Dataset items

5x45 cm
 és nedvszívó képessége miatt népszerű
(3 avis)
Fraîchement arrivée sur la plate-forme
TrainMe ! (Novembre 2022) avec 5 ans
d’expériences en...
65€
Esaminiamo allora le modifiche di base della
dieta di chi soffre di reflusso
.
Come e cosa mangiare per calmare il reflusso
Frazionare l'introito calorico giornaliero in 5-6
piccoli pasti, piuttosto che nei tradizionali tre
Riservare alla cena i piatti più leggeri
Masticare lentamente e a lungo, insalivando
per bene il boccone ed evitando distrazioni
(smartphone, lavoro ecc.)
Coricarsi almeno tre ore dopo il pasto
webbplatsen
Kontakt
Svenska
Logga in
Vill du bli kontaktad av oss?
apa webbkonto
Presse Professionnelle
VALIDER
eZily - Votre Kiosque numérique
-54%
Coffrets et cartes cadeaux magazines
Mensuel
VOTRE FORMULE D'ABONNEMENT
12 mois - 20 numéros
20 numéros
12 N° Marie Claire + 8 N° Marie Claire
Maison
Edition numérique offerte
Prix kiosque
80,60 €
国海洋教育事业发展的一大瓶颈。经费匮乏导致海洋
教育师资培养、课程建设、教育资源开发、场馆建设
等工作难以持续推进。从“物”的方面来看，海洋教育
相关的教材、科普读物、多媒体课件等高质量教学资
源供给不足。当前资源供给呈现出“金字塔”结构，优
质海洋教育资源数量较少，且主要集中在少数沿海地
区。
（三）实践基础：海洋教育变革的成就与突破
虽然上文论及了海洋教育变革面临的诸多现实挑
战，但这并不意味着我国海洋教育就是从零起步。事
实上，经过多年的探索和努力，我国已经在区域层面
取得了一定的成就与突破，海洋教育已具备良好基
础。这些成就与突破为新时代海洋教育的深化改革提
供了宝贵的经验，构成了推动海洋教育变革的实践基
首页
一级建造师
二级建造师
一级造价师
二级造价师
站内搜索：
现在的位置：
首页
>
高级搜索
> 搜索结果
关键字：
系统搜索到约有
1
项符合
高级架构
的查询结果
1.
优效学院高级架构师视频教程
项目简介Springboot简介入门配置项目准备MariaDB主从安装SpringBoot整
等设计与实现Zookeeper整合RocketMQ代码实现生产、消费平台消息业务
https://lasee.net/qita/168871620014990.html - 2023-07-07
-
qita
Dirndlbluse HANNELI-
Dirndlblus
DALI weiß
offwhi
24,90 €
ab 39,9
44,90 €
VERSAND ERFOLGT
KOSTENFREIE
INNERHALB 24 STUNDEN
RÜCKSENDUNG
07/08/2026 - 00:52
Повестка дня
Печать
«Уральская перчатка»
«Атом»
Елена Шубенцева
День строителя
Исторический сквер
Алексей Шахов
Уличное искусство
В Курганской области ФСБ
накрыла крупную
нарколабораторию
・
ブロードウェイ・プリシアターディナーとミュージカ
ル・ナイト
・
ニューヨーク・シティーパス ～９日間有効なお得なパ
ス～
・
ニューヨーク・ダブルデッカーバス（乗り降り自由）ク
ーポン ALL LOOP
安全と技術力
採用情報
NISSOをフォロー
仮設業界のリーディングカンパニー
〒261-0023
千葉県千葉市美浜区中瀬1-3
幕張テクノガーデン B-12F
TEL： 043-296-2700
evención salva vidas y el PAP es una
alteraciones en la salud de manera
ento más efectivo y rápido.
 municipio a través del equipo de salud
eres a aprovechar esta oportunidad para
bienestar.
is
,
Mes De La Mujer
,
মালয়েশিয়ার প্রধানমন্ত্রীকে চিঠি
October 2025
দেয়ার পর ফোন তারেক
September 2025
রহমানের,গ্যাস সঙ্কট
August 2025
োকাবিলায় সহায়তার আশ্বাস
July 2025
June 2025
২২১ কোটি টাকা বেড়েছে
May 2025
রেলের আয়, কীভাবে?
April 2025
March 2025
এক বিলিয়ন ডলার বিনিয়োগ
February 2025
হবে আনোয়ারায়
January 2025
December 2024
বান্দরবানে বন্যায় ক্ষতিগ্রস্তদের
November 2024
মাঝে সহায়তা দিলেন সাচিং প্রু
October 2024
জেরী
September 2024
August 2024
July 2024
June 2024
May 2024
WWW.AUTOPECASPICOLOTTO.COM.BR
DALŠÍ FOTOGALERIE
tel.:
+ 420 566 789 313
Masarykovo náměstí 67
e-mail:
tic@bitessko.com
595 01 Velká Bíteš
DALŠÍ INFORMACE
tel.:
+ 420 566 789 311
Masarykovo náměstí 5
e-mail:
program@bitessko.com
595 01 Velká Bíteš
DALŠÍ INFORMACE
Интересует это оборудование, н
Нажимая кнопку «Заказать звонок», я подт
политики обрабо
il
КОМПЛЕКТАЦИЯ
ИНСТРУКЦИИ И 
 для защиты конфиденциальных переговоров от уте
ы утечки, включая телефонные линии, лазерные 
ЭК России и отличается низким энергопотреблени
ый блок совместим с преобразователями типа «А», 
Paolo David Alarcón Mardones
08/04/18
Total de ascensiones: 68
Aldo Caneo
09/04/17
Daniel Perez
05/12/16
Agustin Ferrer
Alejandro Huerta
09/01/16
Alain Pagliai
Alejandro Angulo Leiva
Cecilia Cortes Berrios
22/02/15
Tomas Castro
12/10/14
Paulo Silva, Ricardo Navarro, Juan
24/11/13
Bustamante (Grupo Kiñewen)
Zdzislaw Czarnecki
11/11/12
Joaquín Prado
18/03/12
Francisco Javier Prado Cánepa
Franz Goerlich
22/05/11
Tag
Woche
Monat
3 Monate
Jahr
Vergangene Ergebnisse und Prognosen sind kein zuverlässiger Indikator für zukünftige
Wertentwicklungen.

■ **Required action**
Your response should consist solely of the lines from the one containing "для защиты конфиденциальных" to the end of the entries, both ends included, exactly as they appear.

■ **Expected output**
 для защиты конфиденциальных переговоров от уте
ы утечки, включая телефонные линии, лазерные 
ЭК России и отличается низким энергопотреблени
ый блок совместим с преобразователями типа «А», 
Paolo David Alarcón Mardones
08/04/18
Total de ascensiones: 68
Aldo Caneo
09/04/17
Daniel Perez
05/12/16
Agustin Ferrer
Alejandro Huerta
09/01/16
Alain Pagliai
Alejandro Angulo Leiva
Cecilia Cortes Berrios
22/02/15
Tomas Castro
12/10/14
Paulo Silva, Ricardo Navarro, Juan
24/11/13
Bustamante (Grupo Kiñewen)
Zdzislaw Czarnecki
11/11/12
Joaquín Prado
18/03/12
Francisco Javier Prado Cánepa
Franz Goerlich
22/05/11
Tag
Woche
Monat
3 Monate
Jahr
Vergangene Ergebnisse und Prognosen sind kein zuverlässiger Indikator für zukünftige
Wertentwicklungen.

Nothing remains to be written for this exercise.